University of Cambridge
One of the most interesting documents I have read recently on stress testing is an address1 by Mr A. G. Haldane, Executive Director for Financial Stability, Bank of England, to a stress testing conference in February 2009. Here he deals with some of the, probably, many reasons why stress testing banking risk models failed to predict the catastrophic losses that recently occurred. Among other reasons, he looks at disaster myopia, a blindness in an industry to the storm that comes after a periodof calm. I can affirm its existence in our industry.
This unfortunate condition is often found, for example, among some of my former students after they have received their first bonus. I recall one of them, who I shall not name and shame, blithely informing me that risk management had advanced so far that crashes were a thing of the past. Returning to Mr Haldane, whose ability to juggle abstract academic ideas with central banking realities is very impressive, I note that he also gives far reaching advice on how to set-up stress testing in the future.
This material should be of great interest to our readers. It is not fully appreciated that stress testing is a critical part of model validation. Often the output that comes out of such an exercise is seen more as information about the portfolio involved rather than the model involved. Investors use stress testing to see how the profitability of a strategy reacts to extreme changes in inputs. However, this is just one transformation of the possible outputs a model can produce. Properly designed stress testing should be able to give us information about both the model and the current portfolio.
In this issue we have a number of papers which look at issues of validation and stress testing. Li et al present “a practical framework for empirically evaluating the performance of loss given default models as part of a greater credit risk management infrastructure.

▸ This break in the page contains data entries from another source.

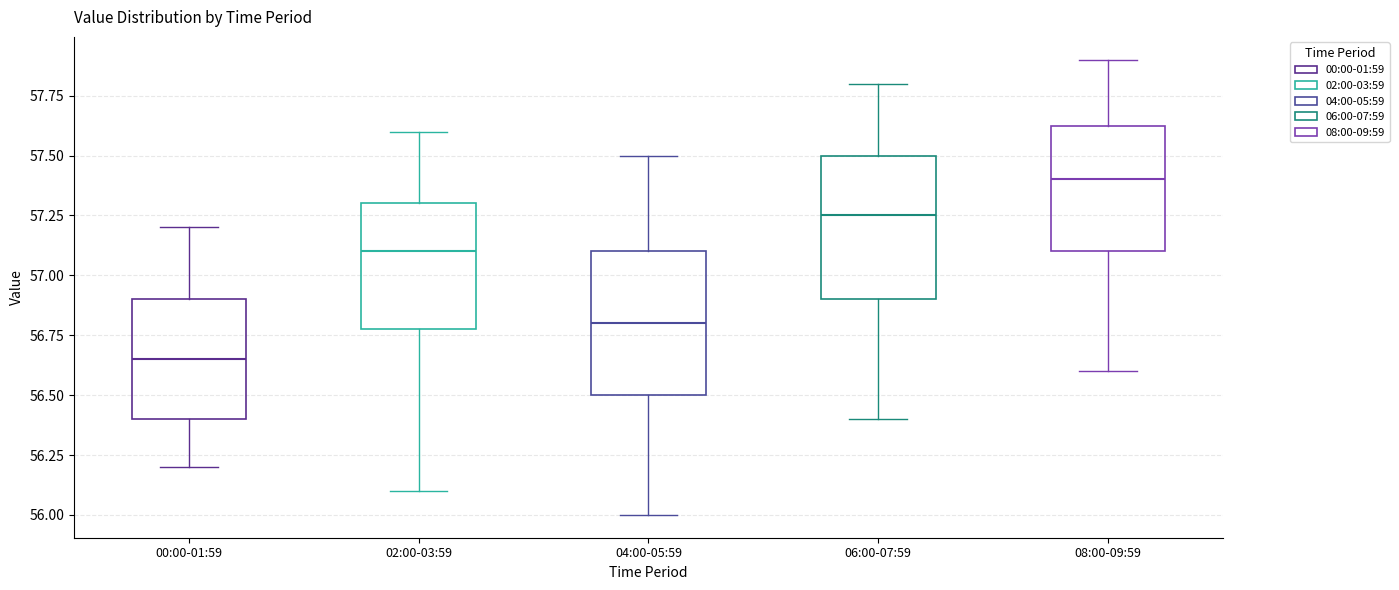

Reading left to right, read every box against the y-axis: the position of its median line, the range the box covers, and the ends of its whiskers. The values are not printed on the chart, so give them approximately, as read against the axis.

00:00-01:59: median 56.65, box 56.40 to 56.90, whiskers 56.20 to 57.20
02:00-03:59: median 57.10, box 56.80 to 57.30, whiskers 56.10 to 57.60
04:00-05:59: median 56.80, box 56.50 to 57.10, whiskers 56.00 to 57.50
06:00-07:59: median 57.25, box 56.90 to 57.50, whiskers 56.40 to 57.80
08:00-09:59: median 57.40, box 57.10 to 57.65, whiskers 56.60 to 57.90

It discusses the use of quantitative metrics such as the confusion matrix, the expected loss shortfall, and the loss capture ratio as part of a periodic validation/approval process”.
Mager and Schmieder present a paper on stress testing German credit portfolios using an internal-ratings based model and an alternative correlation based model. They present interesting results based on historical data.
Next, Meyer looks at the estimation of intra-sector asset correlations. The author discusses how to validate the parameters using both cross sectional and time series information.
Finally, Petrov and Pomazanov look at Basel II capital requirement maturity adjustment formulas. They propose methods of calculation based on rating-agency data and also analytical formulas.
As always, the Journal is indebted to our contributors for producing such a good range of relevant, intellectually challenging papers.